US commercial gaming is set to surge to yet more records through 2022 despite the macroeconomic environment and budget concerns across the country, reported the American Gaming Association.
This comes as revenue through July increased 2.8 per cent year-on-year to $5.06bn, which in turn represents a third highest monthly performance and fourth in the last five to crack the $5bn barrier. For the year-to-date, revenue rose 15.5 per cent to $34.27bn.
Sequentially, July revenue jumped eight per cent driven by an 8.6 per cent increase in land-based gaming from June, with sports betting and igaming also up 7.9 per cent and 1.2 per cent, respectively.
“While national gaming revenue growth has slowed significantly since the late spring due to more difficult annual comparisons, higher gas prices and increasing interest rates have not resulted in a steep drop-off in gaming revenue,” the AGA report noted.
“The gaming industry has repeatedly weathered high gas prices over the past two decades and although higher interest rates and inflation are impacting operator costs, it does not yet appear to be driving dramatic changes to gaming consumer behaviour.”
Through July, land-based and online sportsbooks from 25 states reached $359.6m in revenue, up 34.5 percent year-on-year when the activity was present in five less regions.
Through the first seven months of 2022, this figure stands at $3.45bn, which is 62.7 per cent ahead of the same period last year. Year-to-date handle is $50.70bn, up 88.3 per cent YoY.
However, igaming was the dominant online performer through the month, with revenue across Connecticut, Delaware, Michigan, New Jersey, Pennsylvania and West Virginia coming in at $392.4m.
This represents a 28.2 per cent uptick YoY when online casino gaming was operational in five states, excluding online poker in Nevada. YTD revenue stands at $2.81bn, up 41.1 per cent on the same period one year earlier.
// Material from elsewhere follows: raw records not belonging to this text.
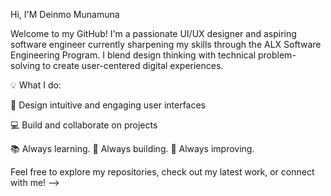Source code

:Hi, I'M Deinmo Munamuna

Welcome to my GitHub! I'm a passionate UI/UX designer and aspiring software engineer currently sharpening my skills through the ALX Software Engineering Program. I blend design thinking with technical problem-solving to create user-centered digital experiences.

💡 What I do:

🎨 Design intuitive and engaging user interfaces

💻 Build and collaborate on projects

📚 Always learning. 🔧 Always building. 🎯 Always improving.

Feel free to explore my repositories, check out my latest work, or connect with me!
-->
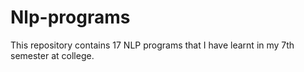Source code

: # Nlp-programs
This repository contains 17 NLP programs that I have learnt in my 7th semester at college.
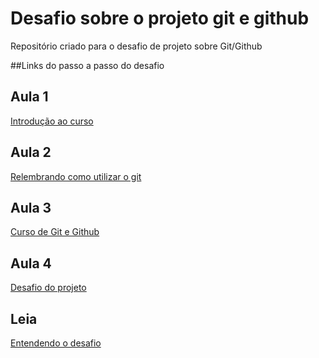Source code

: # Desafio sobre o projeto git e github
Repositório criado para o desafio de projeto sobre Git/Github

##Links do passo a passo do desafio

## Aula 1
[Introdução ao curso](https://web.dio.me/lab/criando-seu-primeiro-repositorio-no-github-para-compartilhar-seu-progresso/learning/a6e285fa-b9a0-4bc2-8353-7b729dabcf0c)


## Aula 2
[Relembrando como utilizar o git](https://web.dio.me/lab/criando-seu-primeiro-repositorio-no-github-para-compartilhar-seu-progresso/learning/e714fb1c-4990-4c47-99a5-d97703e40b4d)

## Aula 3
[Curso de Git e Github](https://web.dio.me/lab/criando-seu-primeiro-repositorio-no-github-para-compartilhar-seu-progresso/learning/a1134ba9-3c54-4650-a24a-6964a182d919)

## Aula 4
[Desafio do projeto](https://web.dio.me/lab/criando-seu-primeiro-repositorio-no-github-para-compartilhar-seu-progresso/learning/a1134ba9-3c54-4650-a24a-6964a182d919)

## Leia
[Entendendo o desafio](https://web.dio.me/lab/criando-seu-primeiro-repositorio-no-github-para-compartilhar-seu-progresso/learning/d5854276-7461-4b80-96e3-e8b6f9b21eeb)
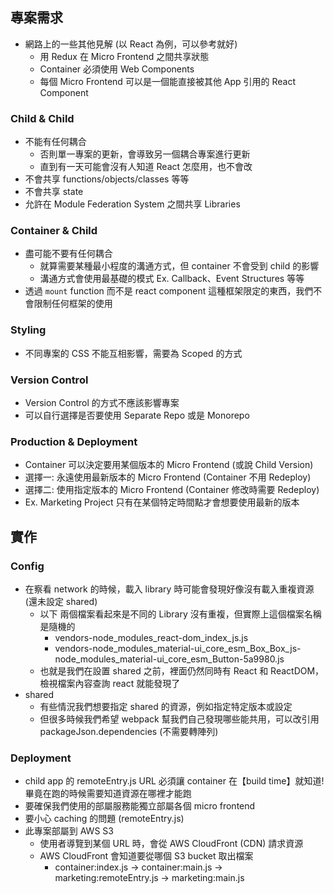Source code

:## 專案需求

- 網路上的一些其他見解 (以 React 為例，可以參考就好)
  - 用 Redux 在 Micro Frontend 之間共享狀態
  - Container 必須使用 Web Components
  - 每個 Micro Frontend 可以是一個能直接被其他 App 引用的 React Component

### Child & Child

- 不能有任何耦合
  - 否則單一專案的更新，會導致另一個耦合專案進行更新
  - 直到有一天可能會沒有人知道 React 怎麼用，也不會改
- 不會共享 functions/objects/classes 等等
- 不會共享 state
- 允許在 Module Federation System 之間共享 Libraries

### Container & Child

- 盡可能不要有任何耦合
  - 就算需要某種最小程度的溝通方式，但 container 不會受到 child 的影響
  - 溝通方式會使用最基礎的模式 Ex. Callback、Event Structures 等等
- 透過 `mount` function 而不是 react component 這種框架限定的東西，我們不會限制任何框架的使用

### Styling

- 不同專案的 CSS 不能互相影響，需要為 Scoped 的方式

### Version Control

- Version Control 的方式不應該影響專案
- 可以自行選擇是否要使用 Separate Repo 或是 Monorepo

### Production & Deployment

- Container 可以決定要用某個版本的 Micro Frontend (或說 Child Version)
- 選擇一: 永遠使用最新版本的 Micro Frontend (Container 不用 Redeploy)
- 選擇二: 使用指定版本的 Micro Frontend (Container 修改時需要 Redeploy)
- Ex. Marketing Project 只有在某個特定時間點才會想要使用最新的版本

## 實作

### Config

- 在察看 network 的時候，載入 library 時可能會發現好像沒有載入重複資源 (還未設定 shared)
  - 以下 兩個檔案看起來是不同的 Library 沒有重複，但實際上這個檔案名稱是隨機的
    - vendors-node_modules_react-dom_index_js.js
    - vendors-node_modules_material-ui_core_esm_Box_Box_js-node_modules_material-ui_core_esm_Button-5a9980.js
  - 也就是我們在設置 shared 之前，裡面仍然同時有 React 和 ReactDOM，檢視檔案內容查詢 react 就能發現了
- shared
  - 有些情況我們想要指定 shared 的資源，例如指定特定版本或設定
  - 但很多時候我們希望 webpack 幫我們自己發現哪些能共用，可以改引用 packageJson.dependencies (不需要轉陣列)

### Deployment

- child app 的 remoteEntry.js URL 必須讓 container 在【build time】就知道! 畢竟在跑的時候需要知道資源在哪裡才能跑
- 要確保我們使用的部屬服務能獨立部屬各個 micro frontend
- 要小心 caching 的問題 (remoteEntry.js)
- 此專案部屬到 AWS S3
  - 使用者導覽到某個 URL 時，會從 AWS CloudFront (CDN) 請求資源
  - AWS CloudFront 會知道要從哪個 S3 bucket 取出檔案
    - container:index.js -> container:main.js -> marketing:remoteEntry.js -> marketing:main.js
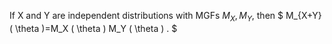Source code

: If X and Y are independent distributions with MGFs $M_{X}, M_{Y},$ then
$ M_{X+Y}( \theta )=M_X ( \theta ) M_Y ( \theta ) . $
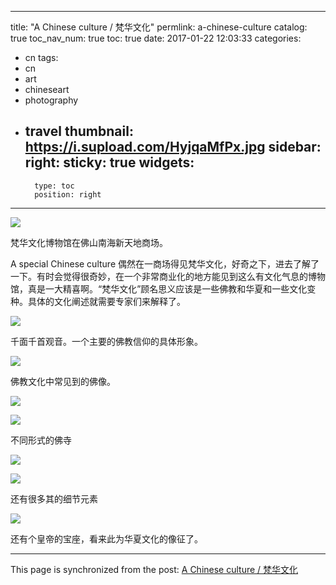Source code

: 
---
title: "A Chinese culture / 梵华文化"
permlink: a-chinese-culture
catalog: true
toc_nav_num: true
toc: true
date: 2017-01-22 12:03:33
categories:
- cn
tags:
- cn
- art
- chineseart
- photography
- travel
thumbnail: https://i.supload.com/HyjqaMfPx.jpg
sidebar:
    right:
        sticky: true
widgets:
    -
        type: toc
        position: right
---


![](https://i.supload.com/HyjqaMfPx.jpg)

梵华文化博物馆在佛山南海新天地商场。

A special Chinese culture
偶然在一商场得见梵华文化，好奇之下，进去了解了一下。有时会觉得很奇妙，在一个非常商业化的地方能见到这么有文化气息的博物馆，真是一大精喜啊。“梵华文化”顾名思义应该是一些佛教和华夏和一些文化变种。具体的文化阐述就需要专家们来解释了。

![](https://i.supload.com/S1eo96zzDg.jpg)

千面千首观音。一个主要的佛教信仰的具体形象。

![](https://i.supload.com/rkZs5pzGDe.jpg)

佛教文化中常见到的佛像。

![](https://i.supload.com/SkzsqpzMwg.jpg)

![](https://i.supload.com/rkQiqTMfPe.jpg)

不同形式的佛寺

![](https://i.supload.com/SkEocpffvl.jpg)

![](https://i.supload.com/ByBj9pMfDg.jpg)

还有很多其的细节元素

![](https://i.supload.com/ByUi56Mzvl.jpg)

还有个皇帝的宝座，看来此为华夏文化的像征了。

- - -

This page is synchronized from the post: [A Chinese culture / 梵华文化](https://steemit.com/@lemooljiang/a-chinese-culture)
When combined, revenue from igaming and sports betting accounted for 14.9 per cent of combined commercial gaming revenue in July, down from 15.4 per cent in June and 19.7 per cent in May.
Elsewhere, land-based slots and table games brought revenue of $4.31bn, which represents the third highest grossing month for traditional gaming revenue despite a 0.9 per cent YoY drop.
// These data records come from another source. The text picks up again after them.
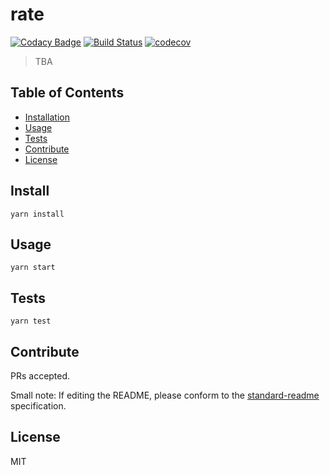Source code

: # rate

[![Codacy Badge](https://api.codacy.com/project/badge/Grade/440450b47721413387aea378b0fe04a3)](https://app.codacy.com/app/9renpoto/rate?utm_source=github.com&utm_medium=referral&utm_content=9renpoto/rate&utm_campaign=badger)
[![Build Status](https://travis-ci.org/uncovertruth/rate.svg?branch=master)](https://travis-ci.org/uncovertruth/rate)
[![codecov](https://codecov.io/gh/uncovertruth/rate/branch/master/graph/badge.svg)](https://codecov.io/gh/uncovertruth/rate)

> TBA

## Table of Contents

* [Installation](#install)
* [Usage](#usage)
* [Tests](#tests)
* [Contribute](#contribute)
* [License](#license)

## Install

    yarn install

## Usage

    yarn start

## Tests

    yarn test

## Contribute

PRs accepted.

Small note: If editing the README, please conform to the [standard-readme](https://github.com/RichardLitt/standard-readme) specification.

## License

MIT
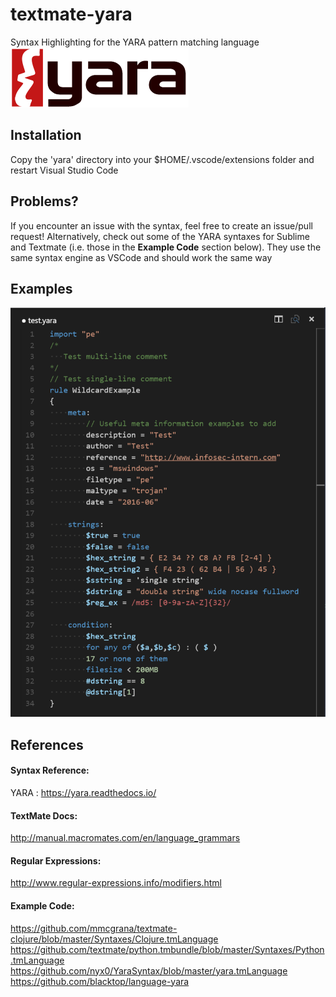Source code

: # textmate-yara
Syntax Highlighting for the YARA pattern matching language
![YARA Logo](./images/logo.png)

## Installation
Copy the 'yara' directory into your $HOME/.vscode/extensions folder and restart Visual Studio Code

## Problems?
If you encounter an issue with the syntax, feel free to create an issue/pull request!
Alternatively, check out some of the YARA syntaxes for Sublime and Textmate (i.e. those in the <b>Example Code</b> section below).
They use the same syntax engine as VSCode and should work the same way

## Examples
![Img as of 29 June 2016](./images/29062016.PNG)

## References
#### Syntax Reference:<br>
YARA : https://yara.readthedocs.io/

#### TextMate Docs:<br>
http://manual.macromates.com/en/language_grammars

#### Regular Expressions:<br>
http://www.regular-expressions.info/modifiers.html

#### Example Code:<br>
https://github.com/mmcgrana/textmate-clojure/blob/master/Syntaxes/Clojure.tmLanguage
https://github.com/textmate/python.tmbundle/blob/master/Syntaxes/Python.tmLanguage
https://github.com/nyx0/YaraSyntax/blob/master/yara.tmLanguage
https://github.com/blacktop/language-yara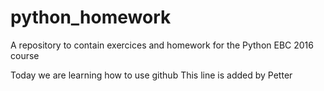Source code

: # python_homework
A repository to contain exercices and homework for the Python EBC 2016 course

Today we are learning how to use github 
This line is added by Petter
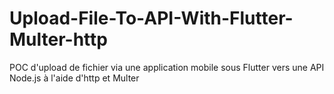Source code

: # Upload-File-To-API-With-Flutter-Multer-http
POC d'upload de fichier via une application mobile sous Flutter vers une API Node.js à l'aide d'http et Multer
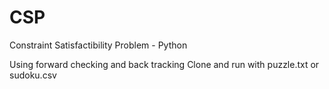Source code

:# CSP
Constraint Satisfactibility Problem - Python

Using forward checking and back tracking
Clone and run with puzzle.txt or sudoku.csv
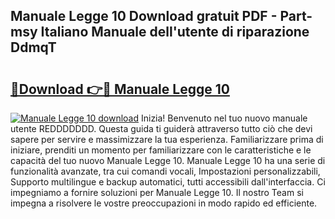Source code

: ## Manuale Legge 10 Download gratuit PDF - Part-msy Italiano Manuale dell'utente di riparazione DdmqT

# <h2><a href="http://dfbsom.blite.top/?on=Manuale+Legge+10">🔗Download 👉🔴 Manuale Legge 10</a></h2>

[![Manuale Legge 10 download](https://i.imgur.com/lujVjoI.png)](http://dfbsom.blite.top/?on=Manuale+Legge+10)
Inizia! Benvenuto nel tuo nuovo manuale utente REDDDDDDD. Questa guida ti guiderà attraverso tutto ciò che devi sapere per servire e massimizzare la tua esperienza. Familiarizzare prima di iniziare, prenditi un momento per familiarizzare con le caratteristiche e le capacità del tuo nuovo Manuale Legge 10. Manuale Legge 10 ha una serie di funzionalità avanzate, tra cui comandi vocali, Impostazioni personalizzabili, Supporto multilingue e backup automatici, tutti accessibili dall'interfaccia. Ci impegniamo a fornire soluzioni per Manuale Legge 10. Il nostro Team si impegna a risolvere le vostre preoccupazioni in modo rapido ed efficiente.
Slot revenue generated $3.03bn, down 1.4 per cent, while table games set a monthly record for the vertical in rising 3.5 per cent to $966.7m.
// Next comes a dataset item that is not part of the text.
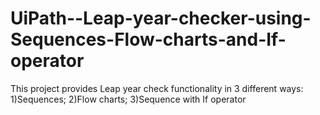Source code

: # UiPath--Leap-year-checker-using-Sequences-Flow-charts-and-If-operator
This project provides Leap year check functionality in 3 different ways: 1)Sequences; 2)Flow charts; 3)Sequence with If operator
Land-based gaming was also helped by the launch of commercial gaming in Virginia, where Hard Rock Bristol, which brought revenue of $15.1m in its maiden month, became the 26th market across the country.
At the end of July, YTD revenue from both retail activities stood at $27.97bn, which was 9.5 per cent ahead of the same period one year earlier. 21 of 25 states saw annual revenue growth from traditional gaming through the first seven months of 2022.